#### WORK REQUEST
When you reach the records below, repeat each one exactly as written.

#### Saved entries
========================
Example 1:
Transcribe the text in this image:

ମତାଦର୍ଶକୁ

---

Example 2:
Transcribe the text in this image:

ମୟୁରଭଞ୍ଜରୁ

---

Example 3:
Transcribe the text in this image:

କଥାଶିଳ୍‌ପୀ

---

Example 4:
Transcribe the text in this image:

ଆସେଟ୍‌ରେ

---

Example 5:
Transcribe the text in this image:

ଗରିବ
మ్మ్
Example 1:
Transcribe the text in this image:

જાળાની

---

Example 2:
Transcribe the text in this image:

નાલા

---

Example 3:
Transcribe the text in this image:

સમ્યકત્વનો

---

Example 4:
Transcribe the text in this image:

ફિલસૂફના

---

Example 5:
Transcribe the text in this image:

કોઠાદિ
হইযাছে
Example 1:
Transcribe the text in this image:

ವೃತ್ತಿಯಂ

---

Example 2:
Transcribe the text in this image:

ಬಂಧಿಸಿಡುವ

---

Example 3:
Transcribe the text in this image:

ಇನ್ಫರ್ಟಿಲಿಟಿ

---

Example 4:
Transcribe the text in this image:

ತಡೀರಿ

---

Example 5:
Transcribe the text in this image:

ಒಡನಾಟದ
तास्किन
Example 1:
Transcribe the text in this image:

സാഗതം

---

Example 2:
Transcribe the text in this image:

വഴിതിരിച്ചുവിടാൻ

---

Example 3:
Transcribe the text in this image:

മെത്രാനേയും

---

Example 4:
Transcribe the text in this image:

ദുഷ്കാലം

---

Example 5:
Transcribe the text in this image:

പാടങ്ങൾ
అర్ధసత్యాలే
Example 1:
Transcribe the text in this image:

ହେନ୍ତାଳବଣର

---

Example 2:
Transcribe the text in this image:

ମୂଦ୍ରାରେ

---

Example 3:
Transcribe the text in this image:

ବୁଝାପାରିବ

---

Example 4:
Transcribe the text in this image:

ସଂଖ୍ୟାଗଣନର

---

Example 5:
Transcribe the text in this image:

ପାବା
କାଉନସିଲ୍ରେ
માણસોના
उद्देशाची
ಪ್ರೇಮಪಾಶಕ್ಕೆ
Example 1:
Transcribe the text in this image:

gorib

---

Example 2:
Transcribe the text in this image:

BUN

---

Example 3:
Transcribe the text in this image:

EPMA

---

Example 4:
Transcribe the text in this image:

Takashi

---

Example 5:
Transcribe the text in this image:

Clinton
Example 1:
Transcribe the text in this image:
========================
#### OUTPUT
Example 1:
Transcribe the text in this image:

ମତାଦର୍ଶକୁ

---

Example 2:
Transcribe the text in this image:

ମୟୁରଭଞ୍ଜରୁ

---

Example 3:
Transcribe the text in this image:

କଥାଶିଳ୍‌ପୀ

---

Example 4:
Transcribe the text in this image:

ଆସେଟ୍‌ରେ

---

Example 5:
Transcribe the text in this image:

ଗରିବ
మ్మ్
Example 1:
Transcribe the text in this image:

જાળાની

---

Example 2:
Transcribe the text in this image:

નાલા

---

Example 3:
Transcribe the text in this image:

સમ્યકત્વનો

---

Example 4:
Transcribe the text in this image:

ફિલસૂફના

---

Example 5:
Transcribe the text in this image:

કોઠાદિ
হইযাছে
Example 1:
Transcribe the text in this image:

ವೃತ್ತಿಯಂ

---

Example 2:
Transcribe the text in this image:

ಬಂಧಿಸಿಡುವ

---

Example 3:
Transcribe the text in this image:

ಇನ್ಫರ್ಟಿಲಿಟಿ

---

Example 4:
Transcribe the text in this image:

ತಡೀರಿ

---

Example 5:
Transcribe the text in this image:

ಒಡನಾಟದ
तास्किन
Example 1:
Transcribe the text in this image:

സാഗതം

---

Example 2:
Transcribe the text in this image:

വഴിതിരിച്ചുവിടാൻ

---

Example 3:
Transcribe the text in this image:

മെത്രാനേയും

---

Example 4:
Transcribe the text in this image:

ദുഷ്കാലം

---

Example 5:
Transcribe the text in this image:

പാടങ്ങൾ
అర్ధసత్యాలే
Example 1:
Transcribe the text in this image:

ହେନ୍ତାଳବଣର

---

Example 2:
Transcribe the text in this image:

ମୂଦ୍ରାରେ

---

Example 3:
Transcribe the text in this image:

ବୁଝାପାରିବ

---

Example 4:
Transcribe the text in this image:

ସଂଖ୍ୟାଗଣନର

---

Example 5:
Transcribe the text in this image:

ପାବା
କାଉନସିଲ୍ରେ
માણસોના
उद्देशाची
ಪ್ರೇಮಪಾಶಕ್ಕೆ
Example 1:
Transcribe the text in this image:

gorib

---

Example 2:
Transcribe the text in this image:

BUN

---

Example 3:
Transcribe the text in this image:

EPMA

---

Example 4:
Transcribe the text in this image:

Takashi

---

Example 5:
Transcribe the text in this image:

Clinton
Example 1:
Transcribe the text in this image:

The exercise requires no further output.